**Excerpted text**

Automotive application circuits must meet strict EMI standards to avoid interfering with broadcast and mobile service frequency bands. In many cases, Silent Switcher® and Silent Switcher 2 solutions can make a significant difference in the ability to meet these standards. Nevertheless, in all cases, careful layout is imperative. In this article we look specifically at two possible solutions for a 4-switch buck-boost controller and compare EMI chamber results.
A 4-switch buck-boost combines a buck and boost controller into a single IC, where the converter operates as a buck when the output is lower than the input, and as a boost when the output is higher than the input. In the region where the output and input are similar, all four switches may operate.
Using ADI’s in-house EMI chamber at Santa Clara, CA, the Power Products research team launched an investigation into the effectiveness of the original dual hot loop synchronous layout and if an alternative layout could be used for lower EMI noise to pass the EMI standard.

**Supplied data**
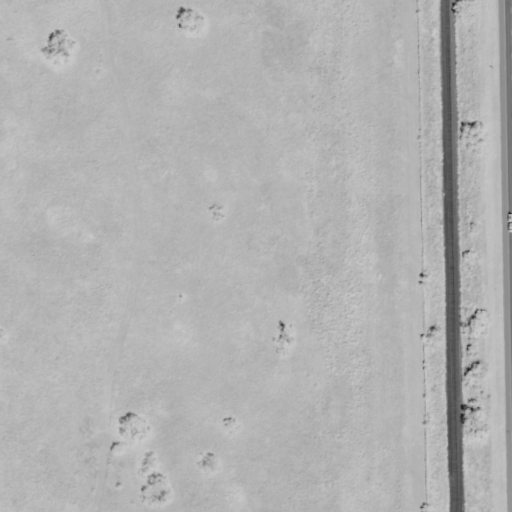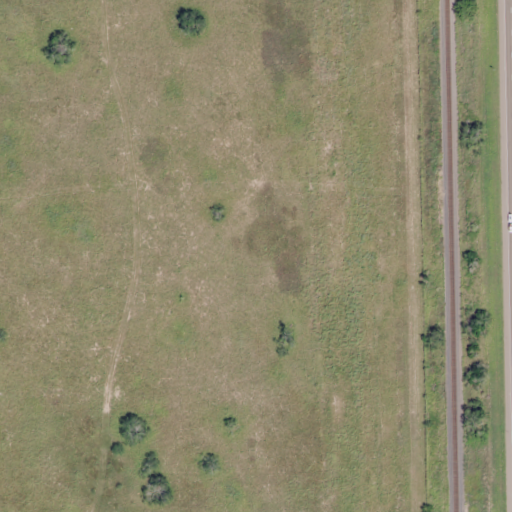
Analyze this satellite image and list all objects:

**Requirement**
From the text on buck-boost controller EMI, restate the part between "A 4-switch buck-boost combines" and "switches may operate.", inclusive, substituting "single chip" for "single IC".

**Complete answer**
A 4-switch buck-boost combines a buck and boost controller into a single chip, where the converter operates as a buck when the output is lower than the input, and as a boost when the output is higher than the input. In the region where the output and input are similar, all four switches may operate.